● **Document text**:
++++++++++++++++++++

Kinda surprised that no one is debating jurisdiction here. Why federal and not state courts? Are federal judges more friendly to this type of case?

  • youngButEager 9 years ago

    Good point. And the Federal court may actually stipulate that by saying "this is not a matter of Constitutional rights -- it is merely a challenge to a local ordinance and must therefore be contested in that jurisdiction."

    AirBnB probably knew they'd lose locally, so either they thought "we'll end up appealing anyway, let's go right to the Feds" or "let's make a longshot stab at a 1st Amendment rights claim and avoid the local court."

    They stand to lose at either level, because the SCOTUS has already weighed in on "the local government took unlawful control over my real property" -- a rent-controlled NYC landlord's case was turned down by the Justices a couple years back from even being considered in the Supreme Court.

    And there are standing regulations already in place for hotels and motels.

    AirBnb doesn't have a chance here, really.

    The faux taxi services are somehow skating from being held to the bar for being illegal taxi services, but probably not for long.

  • wvenable 9 years ago

    Isn't it federal law that they are using to defend against this?

    • abannin 9 years ago

      Yes, but there is a tactical decision at play here. AirBnB seems to believe that it has a better chance of winning on privacy and user-generated content issues then state/local laws.

underbrowny 9 years ago

This is the biggest problem of sharing economy. To solve this problem we have to make new system not to fight with established system.

notliketherest 9 years ago

I love to see individuals and companies step up and fight against the psychopaths that run San Francisco.

  • good_sir_ant 9 years ago

    Most tech grunts will never admit that the idea of 'central planning', or 'regulations', are flawed beyond benefit, as far as we yet are able to implement them, especially in the 'motherland'. When you we start shaking this idea that these restrictions actually benefit anybody besides the ones making the restrictions.

  • youngButEager 9 years ago

    100% agree.

    The "control them, tax them, make them lick our boots, what can they do?, they can't do anything about it" mentality is heavy in the SF city leadership.

    Believe it or not, some people -- lots of people, actually - are 1000% okay with that. Too many in SF, that's for sure.

    Campos wants:

    - to be seen as someone who helped the City make more money from the fines and registration requirents

    - to appease the vast majority of renters in San Francisco who feel that no owner has a right to their property, the City must be in control -- Campos' voting bloc consists of that group

    The problem with objectively dictatorial behavior from government is no one has the guts to stand up to them.

    EXCEPT AirBnB!!!

    GO AIRBNB !!

    Britain just told Merkel and Hollande (who are the real string-pullers in the EU) to scrap off and die.

    Tyrannical behavior from people "who tell you what to do and you can't do anything about it" usually ends badly for the perps.

    See Nicolae Ceausescu for example. https://www.youtube.com/watch?v=DD-XNTVgDW0

    Sometimes people who abuse their power do not lose it gracefully.

    Many of us are watching what becomes of Maduro in Venezuela. The entire population there is out of food and rioting and eating dogs and cats.

++++++++++++++++++++

● **Data to examine**:
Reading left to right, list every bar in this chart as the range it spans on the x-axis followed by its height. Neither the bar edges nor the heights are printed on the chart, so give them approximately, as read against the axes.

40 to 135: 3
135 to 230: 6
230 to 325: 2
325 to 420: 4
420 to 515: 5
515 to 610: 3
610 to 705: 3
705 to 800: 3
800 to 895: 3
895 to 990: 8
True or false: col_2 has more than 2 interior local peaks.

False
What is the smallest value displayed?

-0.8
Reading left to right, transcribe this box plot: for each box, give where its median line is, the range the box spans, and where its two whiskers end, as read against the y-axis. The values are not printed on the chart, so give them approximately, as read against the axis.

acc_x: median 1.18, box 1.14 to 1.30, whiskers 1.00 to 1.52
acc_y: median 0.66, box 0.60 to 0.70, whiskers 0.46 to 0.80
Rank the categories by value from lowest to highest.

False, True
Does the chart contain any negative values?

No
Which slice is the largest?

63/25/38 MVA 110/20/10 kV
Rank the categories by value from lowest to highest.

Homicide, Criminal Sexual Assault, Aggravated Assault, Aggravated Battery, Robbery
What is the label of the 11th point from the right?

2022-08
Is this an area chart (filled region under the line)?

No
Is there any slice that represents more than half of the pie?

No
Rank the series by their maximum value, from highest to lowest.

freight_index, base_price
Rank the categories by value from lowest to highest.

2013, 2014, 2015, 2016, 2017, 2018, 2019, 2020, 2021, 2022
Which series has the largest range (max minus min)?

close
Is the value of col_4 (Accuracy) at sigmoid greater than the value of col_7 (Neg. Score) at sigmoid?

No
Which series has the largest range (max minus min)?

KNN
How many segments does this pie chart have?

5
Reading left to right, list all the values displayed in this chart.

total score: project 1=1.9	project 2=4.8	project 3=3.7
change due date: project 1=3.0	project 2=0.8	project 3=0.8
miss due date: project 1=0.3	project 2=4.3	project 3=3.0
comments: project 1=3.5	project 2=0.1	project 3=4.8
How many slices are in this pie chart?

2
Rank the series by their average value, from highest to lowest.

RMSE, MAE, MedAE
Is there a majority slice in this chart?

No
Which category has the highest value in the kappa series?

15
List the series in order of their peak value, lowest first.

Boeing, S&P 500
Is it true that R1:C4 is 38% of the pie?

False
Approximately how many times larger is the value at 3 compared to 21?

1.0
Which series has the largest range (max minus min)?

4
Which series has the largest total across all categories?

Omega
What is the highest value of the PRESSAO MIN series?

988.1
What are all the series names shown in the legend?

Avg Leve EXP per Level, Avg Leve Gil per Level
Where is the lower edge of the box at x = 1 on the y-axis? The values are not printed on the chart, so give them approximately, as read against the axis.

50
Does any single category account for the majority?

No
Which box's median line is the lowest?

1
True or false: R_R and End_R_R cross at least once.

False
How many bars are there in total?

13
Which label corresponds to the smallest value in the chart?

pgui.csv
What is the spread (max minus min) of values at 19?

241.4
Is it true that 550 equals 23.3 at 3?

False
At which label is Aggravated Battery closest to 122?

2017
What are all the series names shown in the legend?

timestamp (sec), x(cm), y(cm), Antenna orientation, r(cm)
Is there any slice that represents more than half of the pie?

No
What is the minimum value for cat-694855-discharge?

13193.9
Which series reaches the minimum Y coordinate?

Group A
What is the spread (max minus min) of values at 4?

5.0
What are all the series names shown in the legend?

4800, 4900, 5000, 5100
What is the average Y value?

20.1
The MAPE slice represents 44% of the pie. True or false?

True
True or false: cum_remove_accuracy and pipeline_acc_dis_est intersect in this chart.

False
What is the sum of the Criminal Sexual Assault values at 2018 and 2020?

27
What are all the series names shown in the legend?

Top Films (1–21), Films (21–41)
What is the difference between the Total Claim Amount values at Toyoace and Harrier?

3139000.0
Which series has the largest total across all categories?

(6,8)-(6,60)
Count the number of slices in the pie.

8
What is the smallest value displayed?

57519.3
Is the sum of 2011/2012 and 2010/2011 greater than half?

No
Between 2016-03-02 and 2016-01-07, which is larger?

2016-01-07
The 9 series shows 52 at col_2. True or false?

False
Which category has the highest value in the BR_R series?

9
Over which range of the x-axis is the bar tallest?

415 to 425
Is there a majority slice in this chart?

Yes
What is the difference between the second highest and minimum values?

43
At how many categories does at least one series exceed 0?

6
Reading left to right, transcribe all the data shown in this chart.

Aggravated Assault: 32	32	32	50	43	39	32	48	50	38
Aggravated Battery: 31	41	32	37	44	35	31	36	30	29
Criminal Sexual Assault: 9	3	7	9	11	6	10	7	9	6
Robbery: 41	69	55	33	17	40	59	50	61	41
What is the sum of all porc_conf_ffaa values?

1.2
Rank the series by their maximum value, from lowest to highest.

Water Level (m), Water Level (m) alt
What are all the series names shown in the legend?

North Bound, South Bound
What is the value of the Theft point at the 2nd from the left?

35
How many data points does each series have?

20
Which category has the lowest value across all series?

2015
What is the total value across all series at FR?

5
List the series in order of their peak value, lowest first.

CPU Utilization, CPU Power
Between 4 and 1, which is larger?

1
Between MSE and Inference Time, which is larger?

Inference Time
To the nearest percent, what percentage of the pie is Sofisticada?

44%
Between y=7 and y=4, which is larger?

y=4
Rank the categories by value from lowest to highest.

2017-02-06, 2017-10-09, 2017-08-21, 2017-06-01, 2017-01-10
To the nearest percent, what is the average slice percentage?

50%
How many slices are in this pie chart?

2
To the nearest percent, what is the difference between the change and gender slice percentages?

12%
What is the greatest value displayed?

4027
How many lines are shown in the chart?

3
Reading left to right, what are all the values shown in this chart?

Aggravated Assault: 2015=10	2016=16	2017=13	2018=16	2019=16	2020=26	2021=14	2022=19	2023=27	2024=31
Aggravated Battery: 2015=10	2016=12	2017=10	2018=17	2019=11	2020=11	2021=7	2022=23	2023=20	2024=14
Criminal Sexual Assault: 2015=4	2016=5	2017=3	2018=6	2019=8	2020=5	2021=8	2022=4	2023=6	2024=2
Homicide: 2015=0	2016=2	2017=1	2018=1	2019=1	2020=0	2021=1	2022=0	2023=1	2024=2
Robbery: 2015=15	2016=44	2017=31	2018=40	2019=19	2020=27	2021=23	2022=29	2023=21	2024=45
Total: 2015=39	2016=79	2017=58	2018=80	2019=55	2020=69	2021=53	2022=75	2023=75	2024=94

++++++++++++++++++++

● **Task requirements**: Please answer from the comment thread: on which issues does abannin say AirBnB believes it has a better chance of winning?

● **Problem solution**: Privacy and user-generated content issues.